Drop the images; return everything else in the listing below exactly.

▶

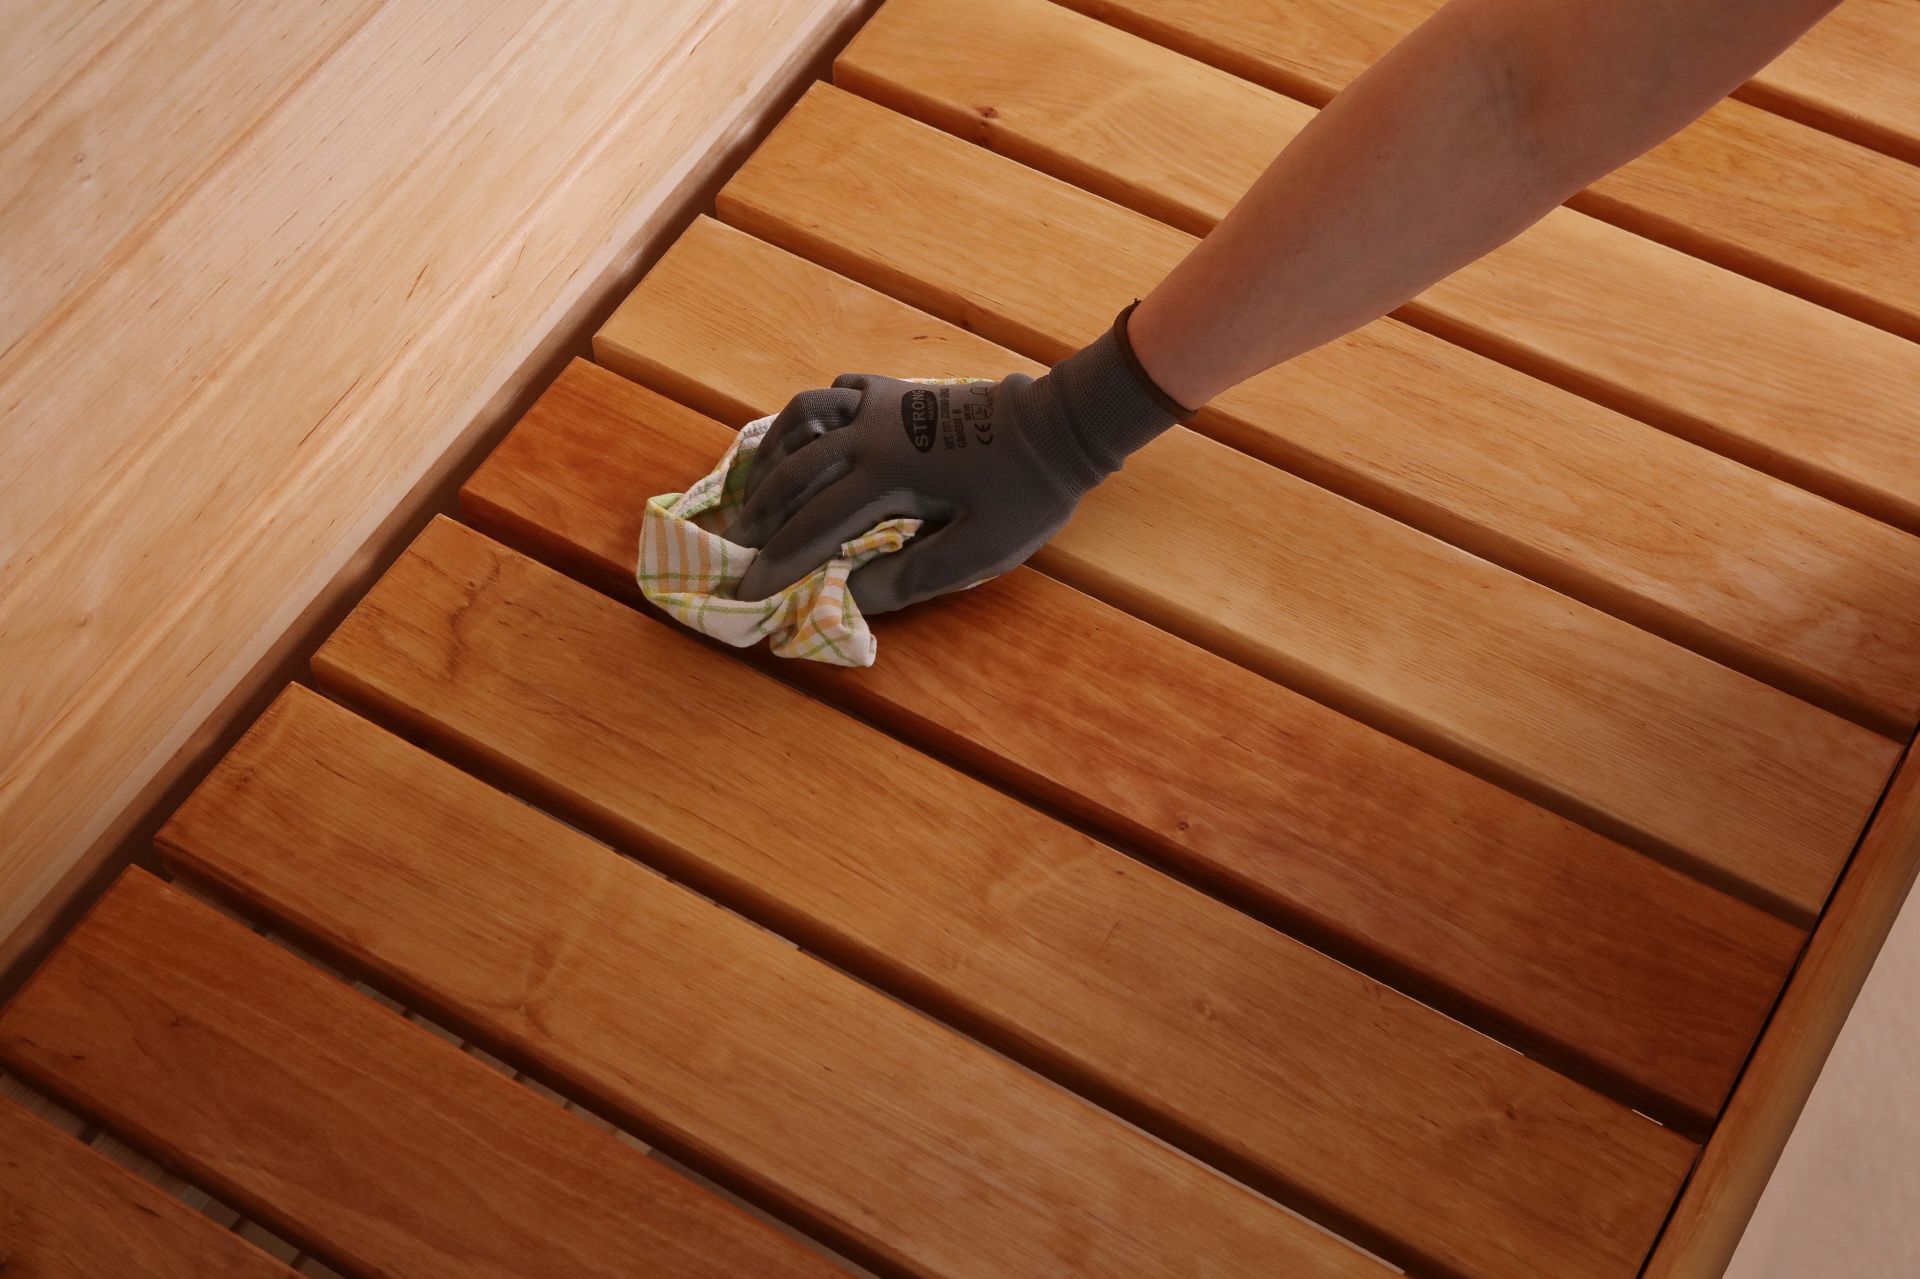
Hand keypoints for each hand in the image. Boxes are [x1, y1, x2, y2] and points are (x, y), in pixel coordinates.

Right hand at [725, 305, 1190, 612]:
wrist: (1062, 426)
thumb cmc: (1027, 494)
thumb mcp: (979, 552)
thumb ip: (912, 576)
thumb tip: (850, 595)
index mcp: (888, 474)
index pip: (816, 525)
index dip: (778, 562)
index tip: (747, 590)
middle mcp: (873, 432)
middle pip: (795, 471)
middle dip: (760, 513)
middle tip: (736, 546)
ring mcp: (884, 403)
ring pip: (804, 417)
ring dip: (774, 454)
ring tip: (756, 486)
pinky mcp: (900, 390)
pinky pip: (838, 393)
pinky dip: (814, 416)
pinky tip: (810, 437)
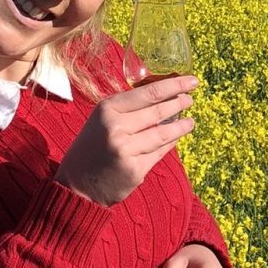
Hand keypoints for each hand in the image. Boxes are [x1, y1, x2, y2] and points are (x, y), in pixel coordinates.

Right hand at [55, 76, 196, 206]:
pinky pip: (159, 153)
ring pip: (163, 134)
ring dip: (180, 127)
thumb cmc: (90, 148)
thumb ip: (126, 109)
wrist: (77, 186)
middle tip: (191, 99)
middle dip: (179, 103)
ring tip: (190, 122)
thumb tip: (162, 97)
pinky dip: (170, 144)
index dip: (174, 85)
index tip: (190, 81)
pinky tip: (176, 138)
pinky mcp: (135, 170)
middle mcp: (116, 128)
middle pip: (158, 112)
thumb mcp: (101, 120)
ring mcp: (127, 150)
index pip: (148, 92)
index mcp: (107, 109)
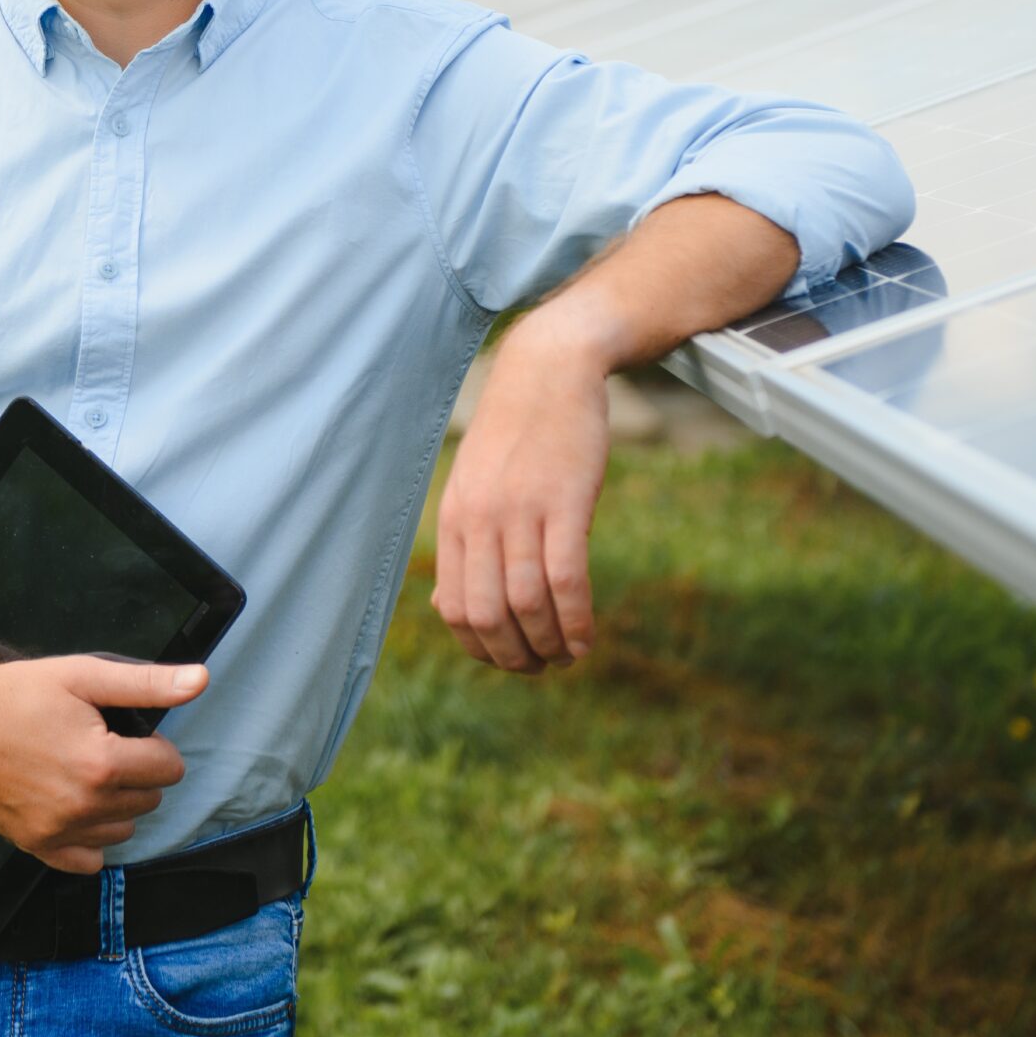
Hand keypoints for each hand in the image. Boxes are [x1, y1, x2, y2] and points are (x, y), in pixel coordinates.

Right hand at [0, 654, 205, 872]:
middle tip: (97, 744)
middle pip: (149, 799)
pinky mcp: (36, 846)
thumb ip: (146, 684)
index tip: (122, 730)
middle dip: (135, 771)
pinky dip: (90, 838)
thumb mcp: (83, 676)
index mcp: (102, 763)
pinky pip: (88, 860)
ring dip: (116, 804)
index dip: (152, 744)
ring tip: (82, 771)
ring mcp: (58, 832)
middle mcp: (84, 806)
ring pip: (123, 829)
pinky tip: (73, 807)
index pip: (169, 767)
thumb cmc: (16, 694)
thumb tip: (200, 681)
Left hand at [431, 311, 613, 672]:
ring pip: (527, 604)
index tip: (509, 659)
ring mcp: (520, 511)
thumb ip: (464, 543)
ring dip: (550, 645)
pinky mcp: (563, 502)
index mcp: (454, 519)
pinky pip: (565, 580)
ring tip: (568, 656)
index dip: (481, 649)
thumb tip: (448, 608)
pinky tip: (587, 637)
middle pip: (489, 615)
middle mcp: (479, 519)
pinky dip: (576, 621)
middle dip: (516, 657)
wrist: (550, 369)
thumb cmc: (518, 433)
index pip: (454, 609)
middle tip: (542, 667)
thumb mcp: (474, 484)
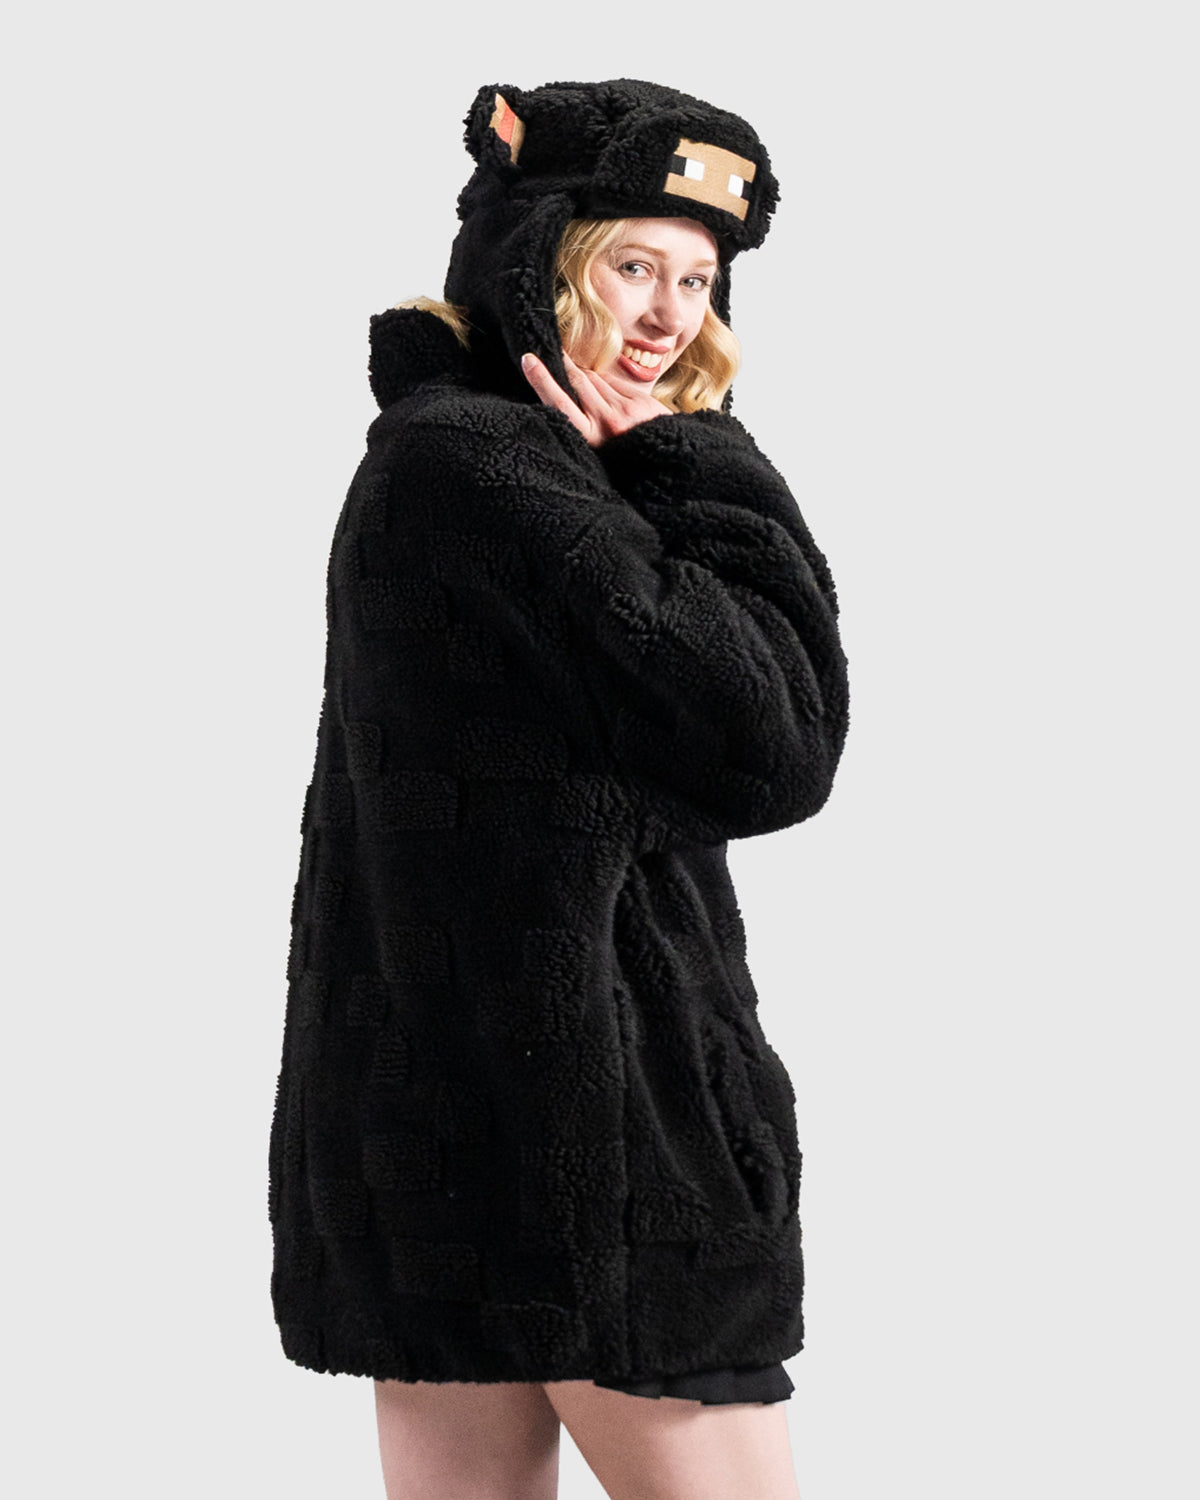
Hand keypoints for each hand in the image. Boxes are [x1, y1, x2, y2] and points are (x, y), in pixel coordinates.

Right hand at [521, 350, 668, 447]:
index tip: (528, 359)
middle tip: (550, 348)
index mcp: (591, 438)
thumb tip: (566, 390)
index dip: (541, 379)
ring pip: (596, 379)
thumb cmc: (624, 459)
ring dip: (584, 373)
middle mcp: (607, 421)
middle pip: (578, 381)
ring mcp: (626, 408)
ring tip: (573, 366)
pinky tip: (602, 386)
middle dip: (563, 363)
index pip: (559, 402)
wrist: (666, 461)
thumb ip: (583, 423)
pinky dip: (605, 382)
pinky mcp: (641, 400)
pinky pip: (614, 382)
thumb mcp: (598, 449)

◀

Task response:
Hand keypoints for each hand in the image. Boxes are [x1, y1, x2, y2] and points are (x, y), in pixel coordinates.

Right hand at [725, 305, 1190, 612]:
wrist: (1062, 426)
thumb cmc: (1027, 494)
thumb mcp: (979, 552)
thumb ip: (912, 576)
thumb tip: (850, 595)
index mcp: (888, 474)
index pip: (816, 525)
index dip: (778, 562)
index tip: (747, 590)
middle mcp: (873, 432)
middle pip: (795, 471)
middle dip: (760, 513)
middle tip: (736, 546)
ring mcp: (884, 403)
ring pip: (804, 417)
ring dip: (774, 454)
ring tip: (756, 486)
pinky mcp: (900, 390)
pinky pip: (838, 393)
pinky dip: (814, 416)
pinky tip: (810, 437)
Hand keypoints for each hand in the image. Boxes are [x1, y1, x2, y2] and points are (x, y), in pixel coordinates.

Right hand at [55, 76, 196, 206]:
pinky pip: (159, 153)
ring pip: (163, 134)
ring dip: (180, 127)
thumb cmc: (90, 148)
thumb ip: (126, 109)
wrist: (77, 186)
middle tip: (191, 99)
middle dip: (179, 103)
ring tip: (190, 122)
thumb tip: (162, 97)
pinky dip: (170, 144)
index dip: (174, 85)
index tip: (190, 81)
pinky tip: (176, 138)
pinky mcp: (135, 170)
middle mcp: (116, 128)
middle pip: (158, 112)
thumb mcp: (101, 120)
ring mcp: (127, 150)
index pip: (148, 92)
index mcp: (107, 109)
Hand keypoints for each hand in the image. Boxes are [x1, y1, x2, y2] and points are (x, y), in pixel coordinates.

Right hand at [0, 654, 205, 872]:
middle tip: (97, 744)
middle pip: (149, 799)
pinky mcp: (36, 846)
thumb ip: (146, 684)
index tip: (122, 730)
middle dip: (135, 771)
pinky dip: (90, 838)
thumb mcp: (83, 676)
index mcp: (102, 763)
pinky pip: (88, 860)
ring dip: (116, 804)
index dip: (152, 744)
ring tip: (82, 771)
ring mcp: (58, 832)
middle mcp: (84, 806)
ring pip: (123, 829)
pinky tip: (73, 807)
index pip: (169, 767)
thumb cmc: (16, 694)
thumb tip: (200, 681)
Left hand at [431, 311, 613, 672]:
ring pip: (527, 604)
index tip: (509, 659)
ring mcp: (520, 511)
thumb ip: (464, 543)
ring dip: (550, 645)
pinky mcp: (563, 502)
index mcp: (454, 519)
pinky pip: (565, 580)
ring tip: (568, 656)
index dip: (481, 649)
thumb tip: (448, 608)
pinky tip: (587, 637)
middle pip: (489, 615)
middle mcp: (479, 519)
pinky dip: (576, 621)
middle dip: (516, 657)
wrist: (550, 369)
thumb cmc: (518, 433)
index pip: (454, 609)
middle tip: (542, 667)
thumb mcp: (474, 484)
Hand keypoints for each hand in the image. Boxes are [x1, y1, x2, y2] and points are (x, y), in pixel coordinates.

Right hand at [521, 350, 668, 447]:
index tip: (528, 359)
middle tip: (550, 348)
index mcp: (591, 438)
thumb tip: (566, 390)
index dip: (541, 379)
ring pip: (596, 379)
thumb cmc: (624, 459)
ring dip: (584, 373)
middle mcp: (607, 421)
middle pip: (578, 381)
ring mcp: (626, 408)
ring tip: (573, 366)
pinky tip: (602, 386)
middle dip: (563, 363)
index pip: (559, 402)
wrist: (666, 461)
thumb ip: (583, 423)
pinky dip: (605, 382)
pinky mcp: (641, 400)
pinky pip: (614, 382)
thumb mcp: (598, 449)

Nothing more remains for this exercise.